(Task statement) In the records below, begin at the line that has "important parameters configured." and stop after the line that has "Running pop'n music"; quote those lines verbatim and nothing more.
···
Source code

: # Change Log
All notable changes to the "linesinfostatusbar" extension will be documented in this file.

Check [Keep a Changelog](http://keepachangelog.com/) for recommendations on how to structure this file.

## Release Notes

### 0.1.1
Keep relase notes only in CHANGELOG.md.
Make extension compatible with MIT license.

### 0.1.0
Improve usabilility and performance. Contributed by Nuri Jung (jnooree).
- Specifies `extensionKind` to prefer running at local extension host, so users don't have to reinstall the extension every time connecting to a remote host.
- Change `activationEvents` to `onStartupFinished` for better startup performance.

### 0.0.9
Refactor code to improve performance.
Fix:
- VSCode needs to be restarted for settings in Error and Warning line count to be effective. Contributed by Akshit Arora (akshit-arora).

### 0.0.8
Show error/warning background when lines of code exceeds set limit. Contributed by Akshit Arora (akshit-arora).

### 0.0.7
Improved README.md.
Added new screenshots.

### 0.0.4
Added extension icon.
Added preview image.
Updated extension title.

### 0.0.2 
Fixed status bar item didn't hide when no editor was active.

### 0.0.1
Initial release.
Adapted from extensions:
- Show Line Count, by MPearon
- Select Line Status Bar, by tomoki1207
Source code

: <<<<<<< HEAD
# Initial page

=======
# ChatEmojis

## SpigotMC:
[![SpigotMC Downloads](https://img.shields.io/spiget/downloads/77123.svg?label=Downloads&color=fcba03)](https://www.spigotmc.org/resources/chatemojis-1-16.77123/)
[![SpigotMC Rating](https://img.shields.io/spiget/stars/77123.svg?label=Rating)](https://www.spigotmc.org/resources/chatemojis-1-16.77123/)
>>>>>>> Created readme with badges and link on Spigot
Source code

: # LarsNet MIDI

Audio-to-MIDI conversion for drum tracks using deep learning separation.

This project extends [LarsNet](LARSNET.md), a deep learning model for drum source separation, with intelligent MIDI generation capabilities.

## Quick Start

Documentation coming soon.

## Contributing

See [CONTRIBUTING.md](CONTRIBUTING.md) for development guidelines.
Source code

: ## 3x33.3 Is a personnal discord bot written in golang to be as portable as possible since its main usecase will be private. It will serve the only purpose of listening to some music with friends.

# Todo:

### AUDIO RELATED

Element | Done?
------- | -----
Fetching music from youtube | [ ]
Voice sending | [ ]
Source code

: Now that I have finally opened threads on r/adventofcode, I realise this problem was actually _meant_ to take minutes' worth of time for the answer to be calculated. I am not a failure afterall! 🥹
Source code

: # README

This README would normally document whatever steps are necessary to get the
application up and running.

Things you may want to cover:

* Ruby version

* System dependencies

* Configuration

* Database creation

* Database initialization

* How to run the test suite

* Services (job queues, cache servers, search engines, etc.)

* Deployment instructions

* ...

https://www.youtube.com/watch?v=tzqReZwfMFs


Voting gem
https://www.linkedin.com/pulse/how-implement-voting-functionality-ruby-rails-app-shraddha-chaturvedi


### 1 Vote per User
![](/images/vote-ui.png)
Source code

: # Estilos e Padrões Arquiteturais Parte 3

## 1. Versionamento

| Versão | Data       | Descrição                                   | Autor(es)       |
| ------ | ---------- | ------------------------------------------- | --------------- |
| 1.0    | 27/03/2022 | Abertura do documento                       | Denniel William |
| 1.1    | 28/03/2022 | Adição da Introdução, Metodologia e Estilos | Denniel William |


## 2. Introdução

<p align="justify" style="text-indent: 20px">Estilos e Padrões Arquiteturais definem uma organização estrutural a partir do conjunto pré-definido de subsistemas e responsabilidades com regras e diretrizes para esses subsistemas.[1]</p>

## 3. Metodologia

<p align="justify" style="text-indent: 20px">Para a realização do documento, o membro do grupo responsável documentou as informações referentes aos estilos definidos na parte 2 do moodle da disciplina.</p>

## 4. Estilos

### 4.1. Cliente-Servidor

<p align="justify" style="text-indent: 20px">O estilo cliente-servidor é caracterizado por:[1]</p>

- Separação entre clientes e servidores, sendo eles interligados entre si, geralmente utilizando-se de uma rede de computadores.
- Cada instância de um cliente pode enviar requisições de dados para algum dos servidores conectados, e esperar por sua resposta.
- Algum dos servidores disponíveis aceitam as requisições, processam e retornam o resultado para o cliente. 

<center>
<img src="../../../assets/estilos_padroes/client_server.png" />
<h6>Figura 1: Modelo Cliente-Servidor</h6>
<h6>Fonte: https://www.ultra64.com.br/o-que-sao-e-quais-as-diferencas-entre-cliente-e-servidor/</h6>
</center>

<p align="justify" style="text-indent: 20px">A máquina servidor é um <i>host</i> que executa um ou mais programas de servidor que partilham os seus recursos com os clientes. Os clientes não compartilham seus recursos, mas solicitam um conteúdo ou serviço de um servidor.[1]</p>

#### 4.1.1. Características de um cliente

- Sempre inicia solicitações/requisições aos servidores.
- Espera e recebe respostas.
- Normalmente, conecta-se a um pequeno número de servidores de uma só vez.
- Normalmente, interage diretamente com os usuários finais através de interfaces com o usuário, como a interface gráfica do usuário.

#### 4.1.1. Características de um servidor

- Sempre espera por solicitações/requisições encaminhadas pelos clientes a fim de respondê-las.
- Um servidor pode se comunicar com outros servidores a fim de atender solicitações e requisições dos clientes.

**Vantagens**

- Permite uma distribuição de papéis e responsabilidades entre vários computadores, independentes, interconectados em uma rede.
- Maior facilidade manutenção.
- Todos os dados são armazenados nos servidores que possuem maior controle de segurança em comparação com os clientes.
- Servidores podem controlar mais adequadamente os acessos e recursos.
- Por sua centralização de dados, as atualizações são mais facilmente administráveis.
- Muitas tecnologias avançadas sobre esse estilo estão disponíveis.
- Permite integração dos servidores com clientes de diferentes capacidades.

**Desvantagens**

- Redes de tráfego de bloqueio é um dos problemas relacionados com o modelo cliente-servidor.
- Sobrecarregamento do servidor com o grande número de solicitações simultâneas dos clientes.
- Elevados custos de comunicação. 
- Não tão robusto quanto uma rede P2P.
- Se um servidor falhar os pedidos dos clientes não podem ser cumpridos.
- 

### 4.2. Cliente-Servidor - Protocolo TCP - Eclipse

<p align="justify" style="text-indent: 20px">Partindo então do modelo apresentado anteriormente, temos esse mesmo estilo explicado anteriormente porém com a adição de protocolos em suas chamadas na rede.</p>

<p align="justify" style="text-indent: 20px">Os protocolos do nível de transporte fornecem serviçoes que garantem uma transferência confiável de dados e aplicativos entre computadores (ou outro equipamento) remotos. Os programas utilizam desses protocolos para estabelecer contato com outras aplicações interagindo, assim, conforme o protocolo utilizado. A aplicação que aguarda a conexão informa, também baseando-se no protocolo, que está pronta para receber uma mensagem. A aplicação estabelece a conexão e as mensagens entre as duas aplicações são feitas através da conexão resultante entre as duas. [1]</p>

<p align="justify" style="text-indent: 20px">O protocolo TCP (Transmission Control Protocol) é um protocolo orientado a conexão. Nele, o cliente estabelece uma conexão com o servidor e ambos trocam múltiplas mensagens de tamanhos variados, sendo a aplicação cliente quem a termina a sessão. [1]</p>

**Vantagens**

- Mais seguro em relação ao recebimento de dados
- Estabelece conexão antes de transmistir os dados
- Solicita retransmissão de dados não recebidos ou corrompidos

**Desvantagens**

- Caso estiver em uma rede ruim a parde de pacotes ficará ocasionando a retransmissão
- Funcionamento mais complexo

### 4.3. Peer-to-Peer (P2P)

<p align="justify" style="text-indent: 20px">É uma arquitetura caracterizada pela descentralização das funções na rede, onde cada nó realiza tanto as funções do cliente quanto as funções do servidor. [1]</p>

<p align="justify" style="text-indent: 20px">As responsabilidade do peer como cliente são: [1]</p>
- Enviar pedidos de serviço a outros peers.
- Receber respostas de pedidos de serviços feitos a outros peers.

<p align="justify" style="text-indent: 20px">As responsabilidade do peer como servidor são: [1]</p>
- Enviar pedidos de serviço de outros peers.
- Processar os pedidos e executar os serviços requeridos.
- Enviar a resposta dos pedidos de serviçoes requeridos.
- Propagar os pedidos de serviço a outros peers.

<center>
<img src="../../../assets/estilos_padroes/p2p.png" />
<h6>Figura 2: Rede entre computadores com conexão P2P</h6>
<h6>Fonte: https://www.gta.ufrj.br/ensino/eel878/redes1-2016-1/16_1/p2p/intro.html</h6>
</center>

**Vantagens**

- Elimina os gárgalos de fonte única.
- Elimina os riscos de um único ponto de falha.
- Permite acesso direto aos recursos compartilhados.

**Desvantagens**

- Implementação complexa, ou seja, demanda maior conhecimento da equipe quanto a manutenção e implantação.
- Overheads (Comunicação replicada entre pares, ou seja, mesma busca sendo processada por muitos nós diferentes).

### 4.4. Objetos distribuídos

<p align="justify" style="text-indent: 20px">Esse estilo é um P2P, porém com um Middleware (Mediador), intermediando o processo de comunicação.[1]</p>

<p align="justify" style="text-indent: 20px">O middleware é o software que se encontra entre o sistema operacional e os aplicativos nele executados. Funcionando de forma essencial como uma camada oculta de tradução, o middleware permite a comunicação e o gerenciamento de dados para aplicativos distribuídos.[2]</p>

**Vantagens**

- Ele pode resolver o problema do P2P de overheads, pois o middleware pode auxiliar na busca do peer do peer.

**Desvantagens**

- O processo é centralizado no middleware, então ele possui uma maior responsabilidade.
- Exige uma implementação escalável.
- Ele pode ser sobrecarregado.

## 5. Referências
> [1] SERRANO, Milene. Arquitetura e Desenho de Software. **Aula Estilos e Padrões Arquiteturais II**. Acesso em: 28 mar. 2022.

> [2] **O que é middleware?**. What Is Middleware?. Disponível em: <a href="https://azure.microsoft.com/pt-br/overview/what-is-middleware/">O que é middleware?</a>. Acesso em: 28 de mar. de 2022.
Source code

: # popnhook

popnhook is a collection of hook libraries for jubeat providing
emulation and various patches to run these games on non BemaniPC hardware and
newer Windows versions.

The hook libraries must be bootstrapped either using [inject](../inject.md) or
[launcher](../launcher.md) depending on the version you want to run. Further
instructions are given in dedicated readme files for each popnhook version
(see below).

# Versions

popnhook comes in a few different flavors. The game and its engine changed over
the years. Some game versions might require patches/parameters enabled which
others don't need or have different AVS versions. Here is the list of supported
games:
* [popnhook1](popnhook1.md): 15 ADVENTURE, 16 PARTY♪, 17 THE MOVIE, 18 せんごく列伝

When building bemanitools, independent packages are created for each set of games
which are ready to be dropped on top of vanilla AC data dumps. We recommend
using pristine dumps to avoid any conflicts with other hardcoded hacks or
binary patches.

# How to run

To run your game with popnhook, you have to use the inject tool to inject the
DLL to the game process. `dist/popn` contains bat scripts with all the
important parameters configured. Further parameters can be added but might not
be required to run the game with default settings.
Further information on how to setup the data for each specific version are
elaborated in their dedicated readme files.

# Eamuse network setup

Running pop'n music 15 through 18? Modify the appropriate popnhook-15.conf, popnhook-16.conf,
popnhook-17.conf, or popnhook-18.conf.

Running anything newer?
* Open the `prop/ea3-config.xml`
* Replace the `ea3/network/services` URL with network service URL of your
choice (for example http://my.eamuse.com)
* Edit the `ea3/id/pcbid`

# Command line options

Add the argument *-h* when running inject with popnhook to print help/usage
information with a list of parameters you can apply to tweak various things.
···
(Result of this exercise)
important parameters configured. Further parameters can be added but might not
be required to run the game with default settings.
Further information on how to setup the data for each specific version are
elaborated in their dedicated readme files.

# Eamuse network setup

Running pop'n music 15 through 18? Modify the appropriate popnhook-15.conf, popnhook-16.conf,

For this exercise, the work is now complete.